Another restriction is that I don't have access to the computer disc. So I only have the RAM and my 4GB USB Flash drive. So I can't have huge logfiles.
I have already thought about using some MPI tracing or profiling tool such as those mentioned at http://www.open-mpi.org/faq/?category=perftools. I have only tested Sun Performance Analyzer until now. The problem is that I guess it will be difficult to install those tools on BCCD and maybe even impossible. In addtion to that, this tool will make my experiment take longer to end, sice it adds overhead. But if someone is familiar with BCCD and think it is a good choice to use one of those tools, so please let me know.
Hope someone have a solution.
Implementations like tcpdump won't work if there are multi-core nodes which use shard memory to communicate, anyway.
Using something like MPE is almost certainly the way to go. Those tools add very little overhead, and some overhead is always going to be necessary if you want to count messages. You can use mpitrace to write out every MPI call, and parse the resulting text file yourself. By the way, note that MPE is explicitly discussed on the bccd website. MPICH2 comes with MPE built in, but it can be compiled for any implementation. I've only found a very modest overhead for MPE.
IPM is another nice tool that does counting of messages and sizes; you should be able either parse the XML output, or use the postprocessing tools and just manually integrate the graphs (say either bytes_rx/bytes_tx by rank, or the message buffer size/count graph).
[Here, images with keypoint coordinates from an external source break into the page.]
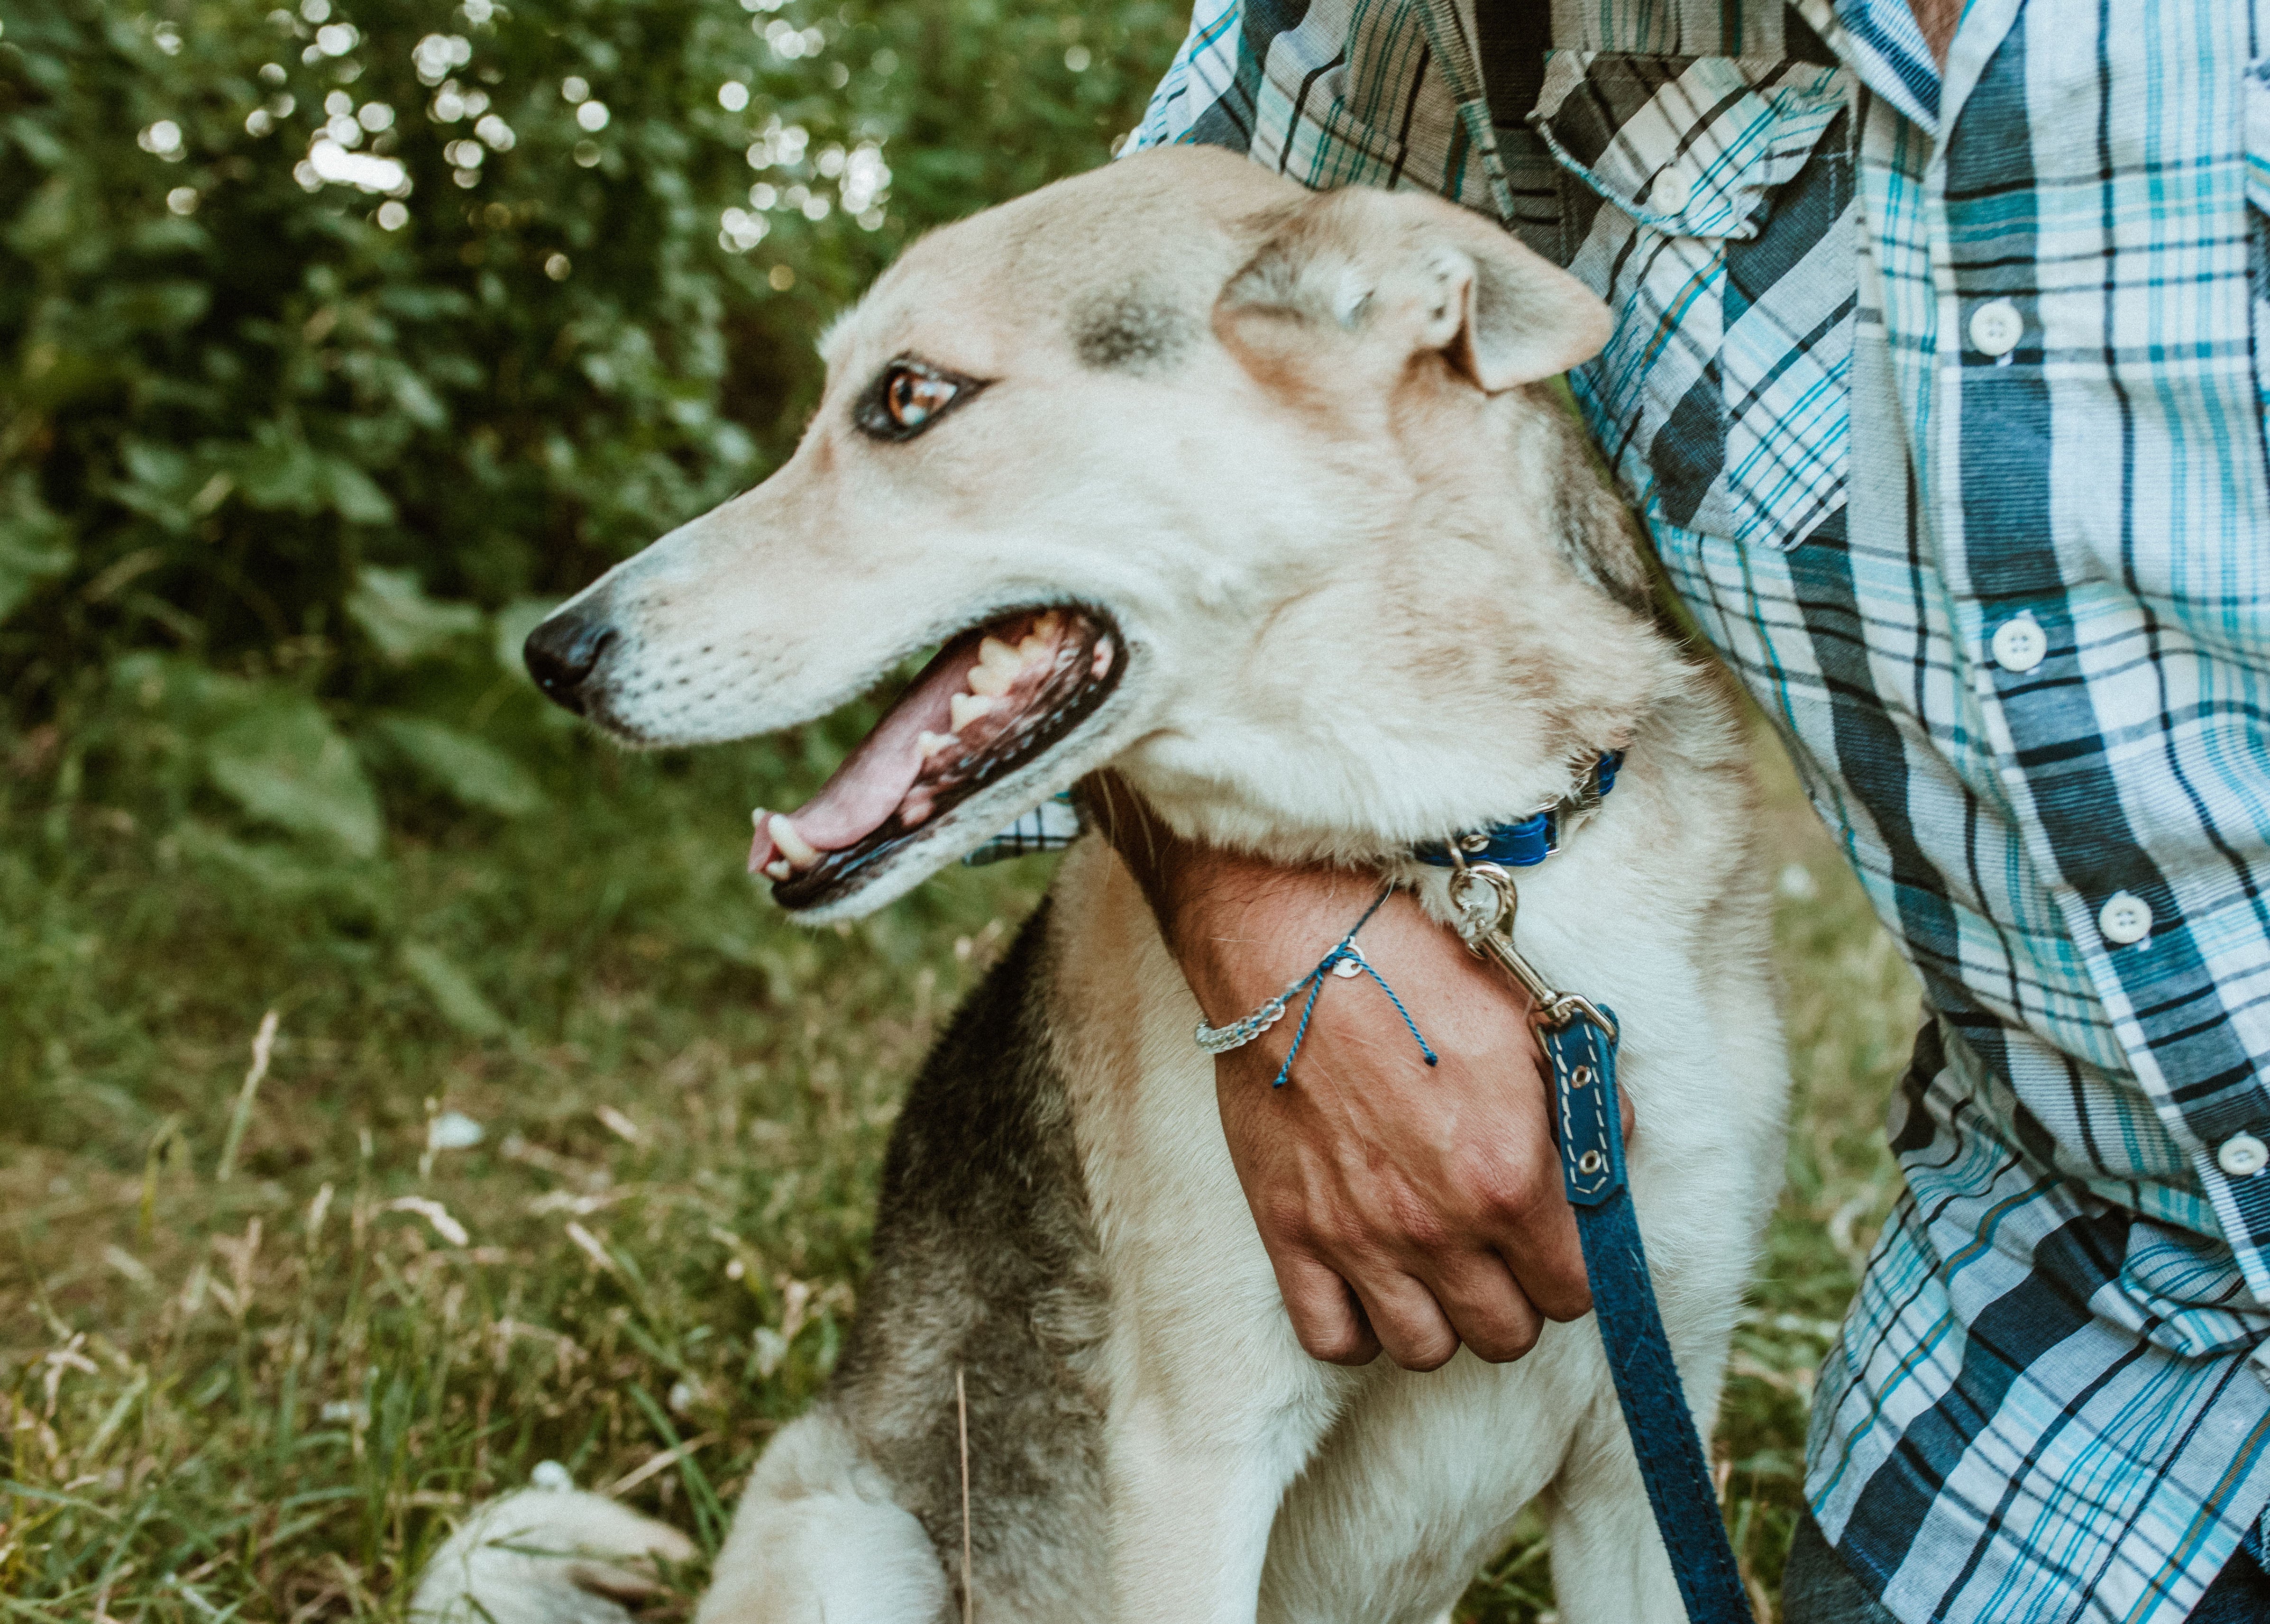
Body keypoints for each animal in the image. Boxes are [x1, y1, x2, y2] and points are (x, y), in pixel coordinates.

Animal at [417, 148, 1779, 1624]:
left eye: (908, 399)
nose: (556, 653)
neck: (1464, 851)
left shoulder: (1645, 1465)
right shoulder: (1198, 1459)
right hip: (857, 1543)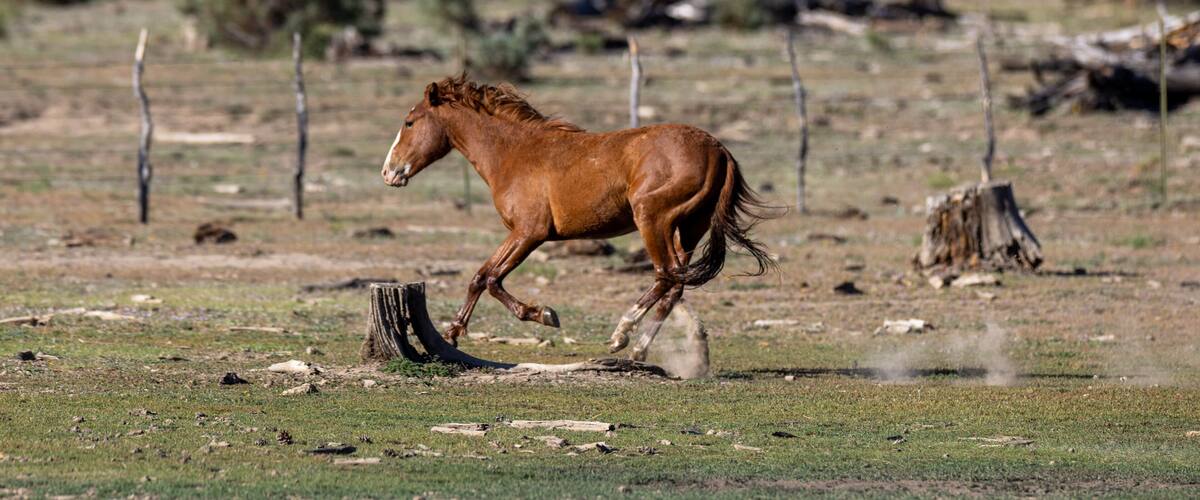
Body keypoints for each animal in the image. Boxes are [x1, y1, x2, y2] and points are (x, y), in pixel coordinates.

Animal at [380, 74, 774, 361]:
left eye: (409, 122)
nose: (389, 172)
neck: (513, 153)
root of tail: (719, 150)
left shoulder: (529, 232)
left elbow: (492, 279)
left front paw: (543, 314)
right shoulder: (519, 233)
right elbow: (479, 277)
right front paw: (452, 334)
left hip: (652, 220)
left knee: (666, 275)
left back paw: (622, 335)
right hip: (688, 229)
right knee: (675, 283)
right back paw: (639, 348)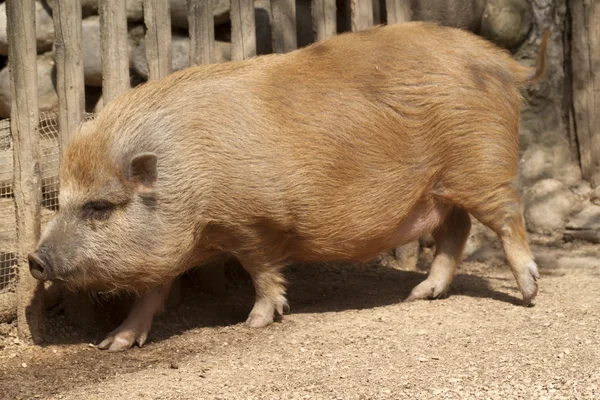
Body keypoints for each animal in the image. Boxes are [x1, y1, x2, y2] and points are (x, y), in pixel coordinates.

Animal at [29, 21, 548, 352]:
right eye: (63, 201)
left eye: (99, 207)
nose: (35, 260)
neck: (189, 179)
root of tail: (499, 60)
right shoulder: (180, 242)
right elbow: (152, 291)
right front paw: (112, 344)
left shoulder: (252, 222)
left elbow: (261, 269)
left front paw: (255, 321)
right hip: (442, 187)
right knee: (456, 231)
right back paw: (420, 295)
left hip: (482, 165)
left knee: (508, 216)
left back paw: (529, 294)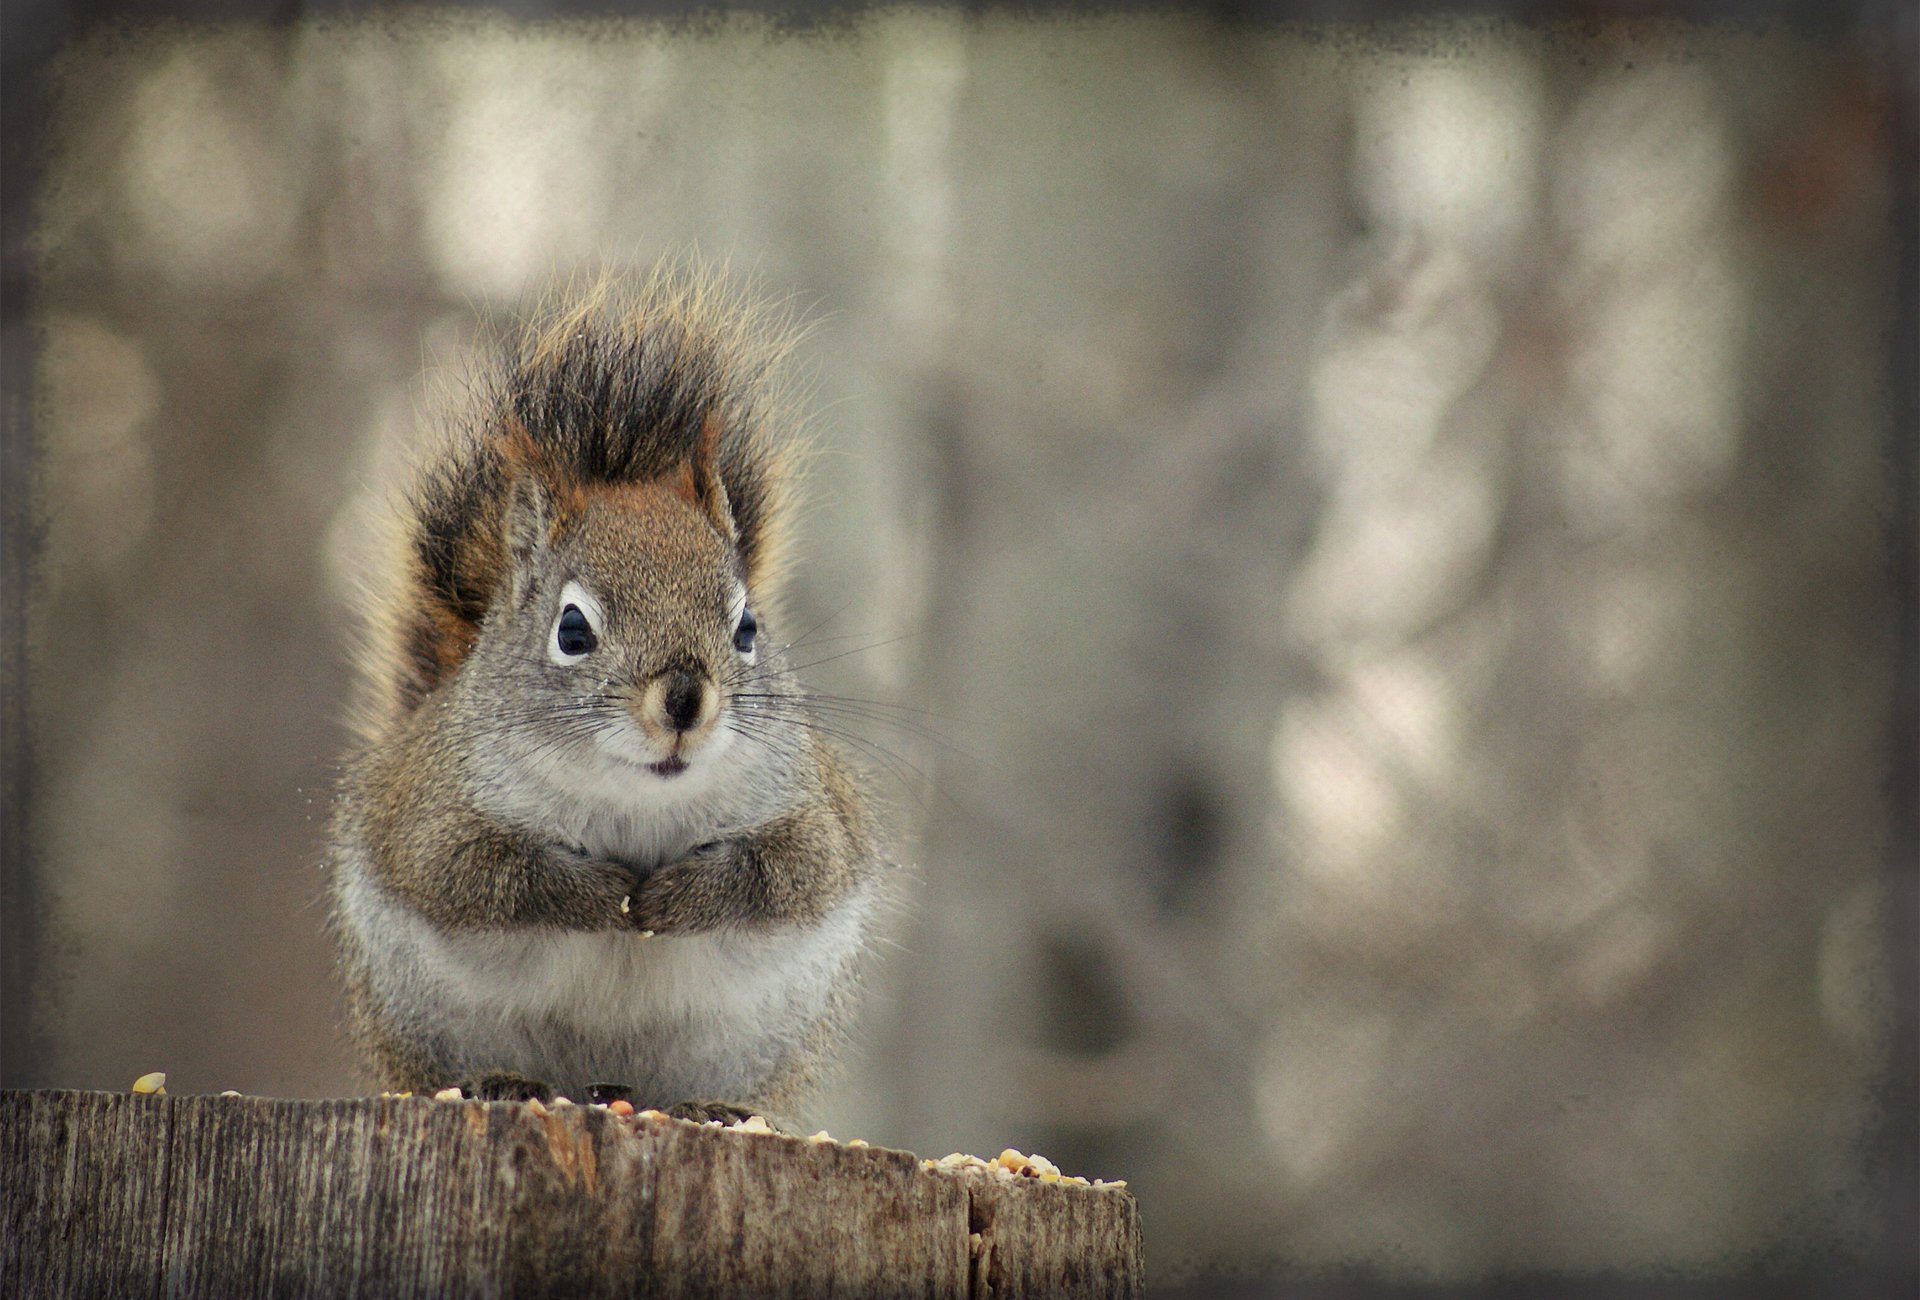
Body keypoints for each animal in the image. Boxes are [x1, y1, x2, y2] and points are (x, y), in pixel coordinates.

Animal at [328, 269, 886, 1125]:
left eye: (748, 626)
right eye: (572, 630)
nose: (684, 699)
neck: (638, 801)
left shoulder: (811, 814)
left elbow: (788, 873)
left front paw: (677, 899)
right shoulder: (436, 818)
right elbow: (482, 877)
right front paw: (603, 896)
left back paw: (710, 1107)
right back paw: (504, 1082)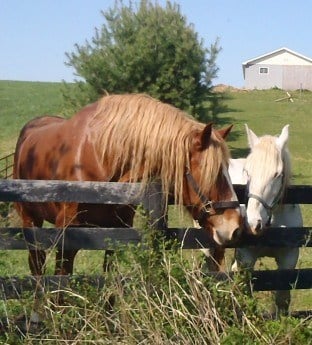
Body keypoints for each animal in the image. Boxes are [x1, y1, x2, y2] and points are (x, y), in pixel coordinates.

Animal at [13, 92, 243, 276]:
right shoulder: (67, 238)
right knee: (37, 266)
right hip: (30, 221)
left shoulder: (117, 234)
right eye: (213, 173)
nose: (235, 228)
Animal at [232, 123, 302, 314]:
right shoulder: (246, 257)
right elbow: (246, 293)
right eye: (247, 171)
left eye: (277, 174)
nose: (252, 223)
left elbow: (282, 299)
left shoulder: (289, 258)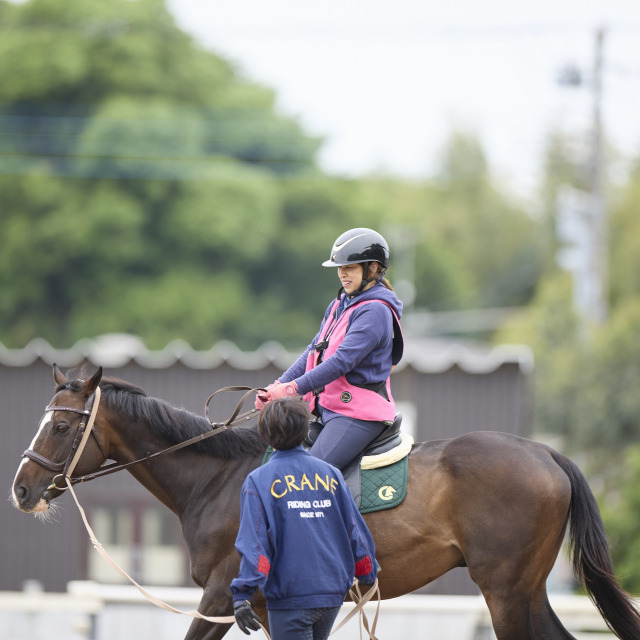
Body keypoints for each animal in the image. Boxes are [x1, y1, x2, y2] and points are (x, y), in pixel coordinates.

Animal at [10, 365, 640, 640]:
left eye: (62, 427)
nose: (21, 488)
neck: (218, 479)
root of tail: (544, 452)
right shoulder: (277, 608)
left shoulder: (220, 597)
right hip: (526, 591)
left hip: (505, 593)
The overhead for IPM is even less than for MPE, and mostly comes after the program's finished running to do the file I/O.
If you were really super worried about the overhead with either of these approaches, you could always write your own MPI wrappers using the profiling interface that wrapped MPI_Send, MPI_Recv, etc, and just counted # of bytes sent and recieved for each process, and output only that total at the end.